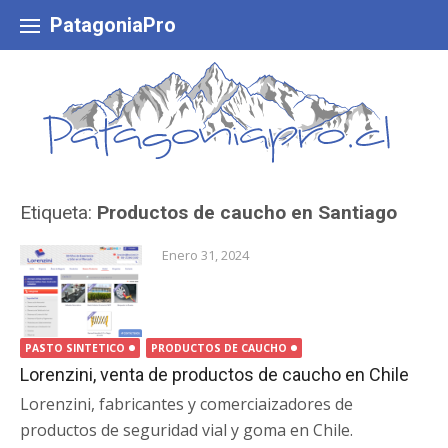
Skip
to
PatagoniaPro
content
Etiqueta:
Productos de caucho en Santiago
Enero 31, 2024
PASTO SINTETICO
PRODUCTOS DE CAUCHO
Lorenzini, venta de productos de caucho en Chile
Lorenzini, fabricantes y comerciaizadores de
productos de seguridad vial y goma en Chile.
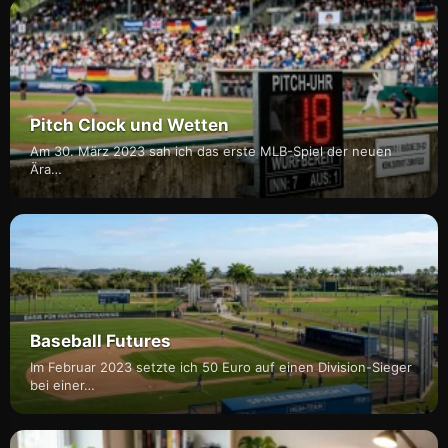
Pitch Clock und Wetten
Am 30. März 2023 sah ich das erste MLB-Spiel der neuen
Ära…
Baseball Futures
Im Februar 2023 setzte ich 50 Euro auf einen Division-Sieger
bei einer…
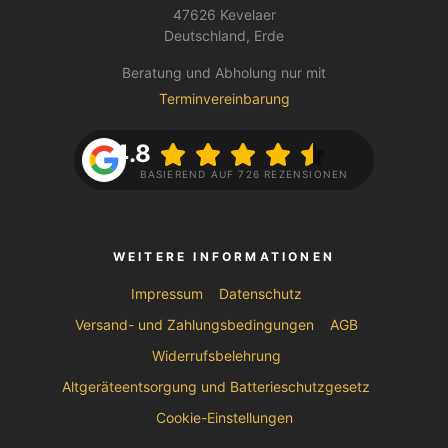
47626 Kevelaer
Deutschland, Erde
Beratung und Abholung nur mit
Terminvereinbarung
4.8
BASIEREND AUF 726 REZENSIONEN
WEITERE INFORMATIONEN
Impressum
Datenschutz
Versand- und Zahlungsbedingungen
AGB
Widerrufsbelehrung
Altgeräteentsorgung und Batterieschutzgesetz
Cookie-Einstellungen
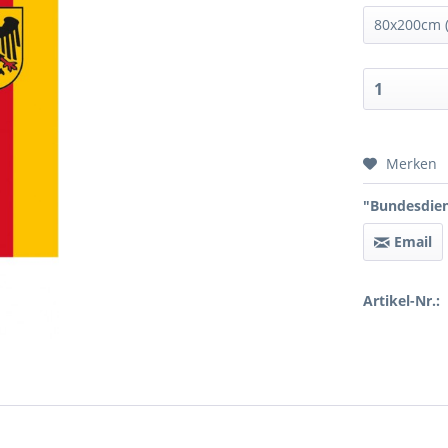
Preis 
Merken
"Bundesdien
Email
Artikel-Nr.:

AIM OF THE TASK →
Can you set down every line of the data above word for word, leaving out the pictures?

ANSWER →
Skip
to
PatagoniaPro
content
Etiqueta:
Productos de caucho en Santiago
Enero 31, 2024
PASTO SINTETICO
PRODUCTOS DE CAUCHO
Lorenzini, venta de productos de caucho en Chile
Lorenzini, fabricantes y comerciaizadores de
productos de seguridad vial y goma en Chile.
Pitch Clock und Wetten
Am 30. März 2023 sah ich das erste MLB-Spiel der neuen
Ära…
Baseball Futures
Im Februar 2023 setzte ich 50 Euro auf einen Division-Sieger
bei einer…
47626 Kevelaer
Deutschland, Erde
Beratung und Abholung nur mit
Terminvereinbarung
4.8
BASIEREND AUF 726 REZENSIONEN
WEITERE INFORMATIONEN
Impressum
Datenschutz
Versand- und Zahlungsbedingungen
AGB
Widerrufsbelehrung
Altgeräteentsorgung und Batterieschutzgesetz
Cookie-Einstellungen
Preis 
Merken
"Bundesdien
Email
Artikel-Nr.:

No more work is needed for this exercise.